Virtual labs replacing more and more hands-on science experiments at leading institutions
Cal State L.A. biology students are breeding fruit flies to learn how mutations, such as white eyes or curved wings, are passed to future generations. On other campuses, subjects on treadmills are monitored for changes in blood pressure and heart rate.
These are fairly common lab experiments, except for one thing: They are being conducted via computer.
At colleges and universities across the country, students increasingly are using online simulations, animation and other technologies to replicate — and, some say, improve upon — the hands-on experience of a typical lab.
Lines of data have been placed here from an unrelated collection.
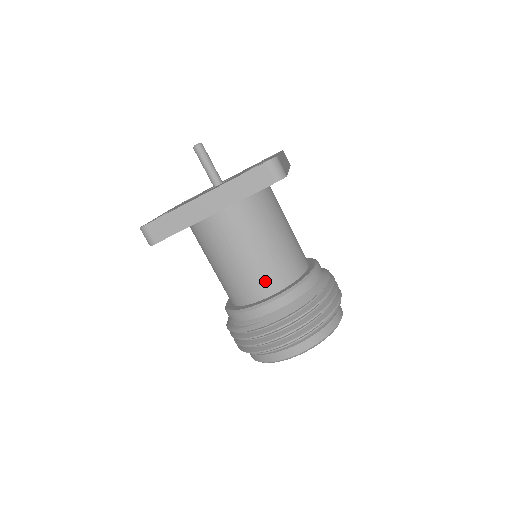
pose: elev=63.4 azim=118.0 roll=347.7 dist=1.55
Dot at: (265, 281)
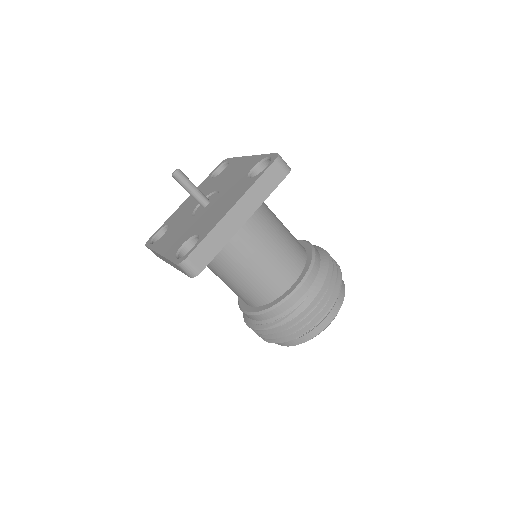
Dot at: (289, 269)
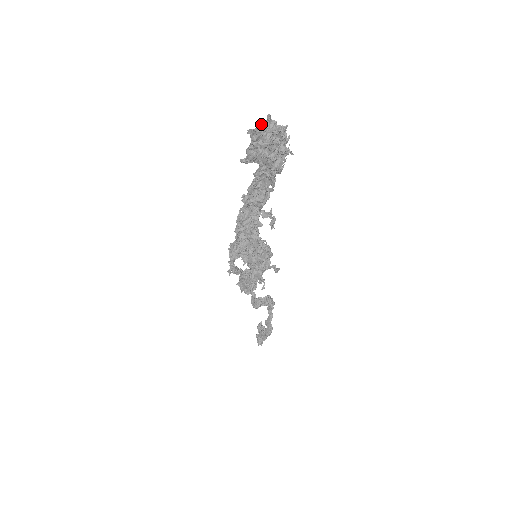
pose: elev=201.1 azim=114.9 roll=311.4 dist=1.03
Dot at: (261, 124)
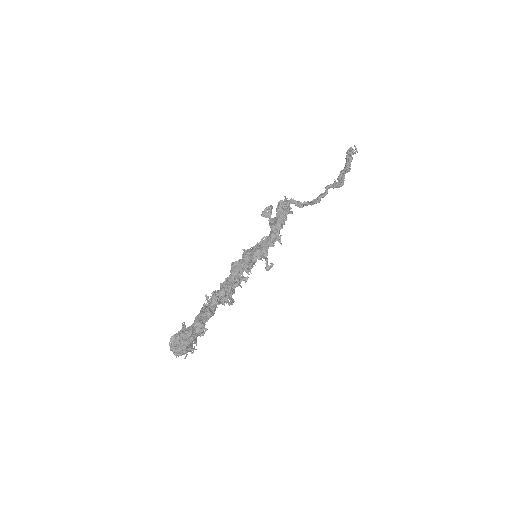
Dot at: (172, 341)
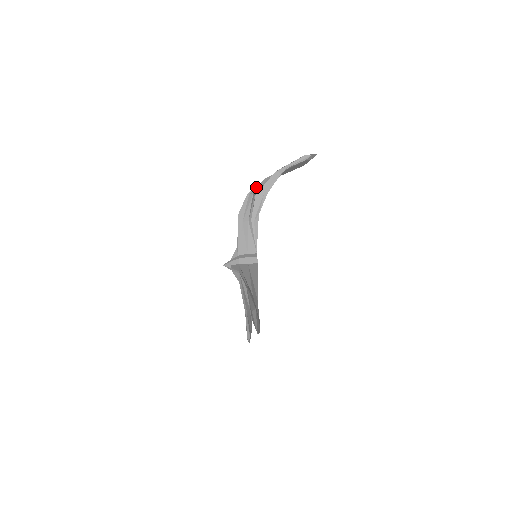
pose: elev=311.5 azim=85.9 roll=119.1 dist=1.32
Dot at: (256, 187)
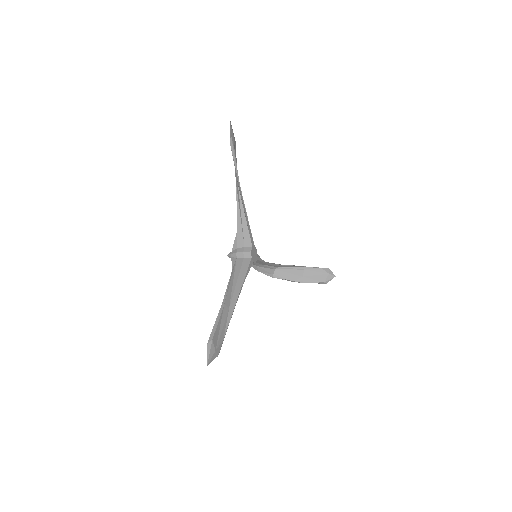
Dot at: (279, 278)
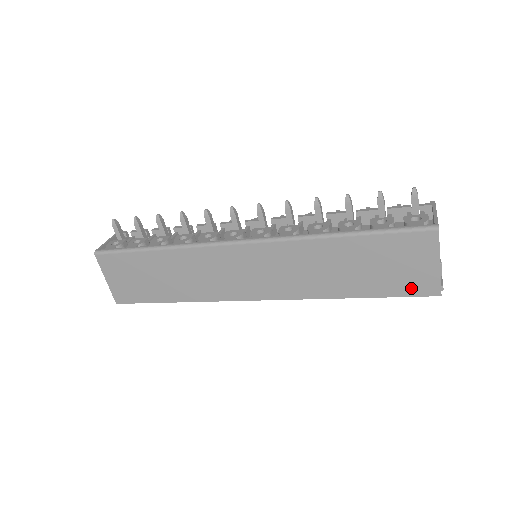
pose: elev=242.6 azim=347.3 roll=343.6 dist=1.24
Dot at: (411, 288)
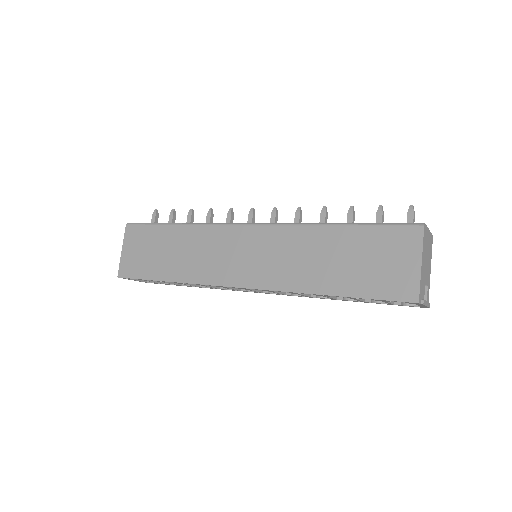
Dot at: (389, 290)
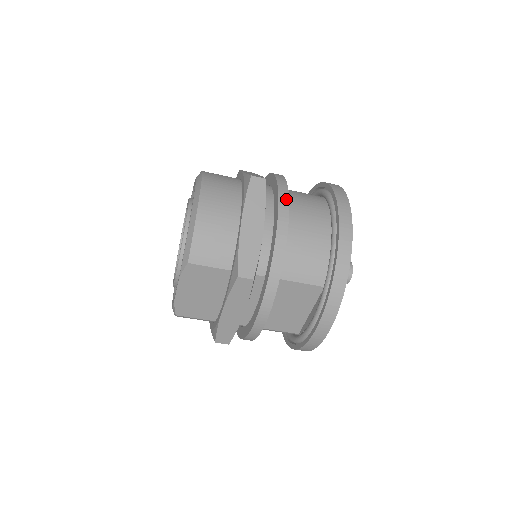
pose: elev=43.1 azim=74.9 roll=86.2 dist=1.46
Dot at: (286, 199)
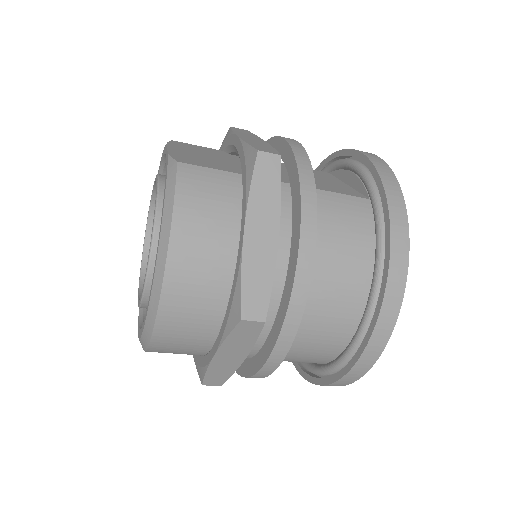
Dot at: (290, 337)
Spurred by the popularity and potential cost-savings of online learning, virtual labs have infiltrated nearly every scientific field, to the chagrin of some who insist that the practical skills learned through conventional lab work are needed to conduct more advanced research.
Proponents say they’re not suggesting that the sensory experiences of a traditional lab should be abandoned, but virtual labs can be a valuable tool to impart basic scientific concepts while allowing campuses to reduce staff and equipment costs.
The California State University system, the largest in the nation, is planning to dramatically expand the use of virtual labs for general education science courses, which are typically populated by non-science majors who are required to take a course with lab work to graduate.
Last spring, a pilot project at Cal State L.A. compared the success of students participating in traditional labs with those using an all-online format and a “flipped” lab model, where online students met in the classroom every two weeks.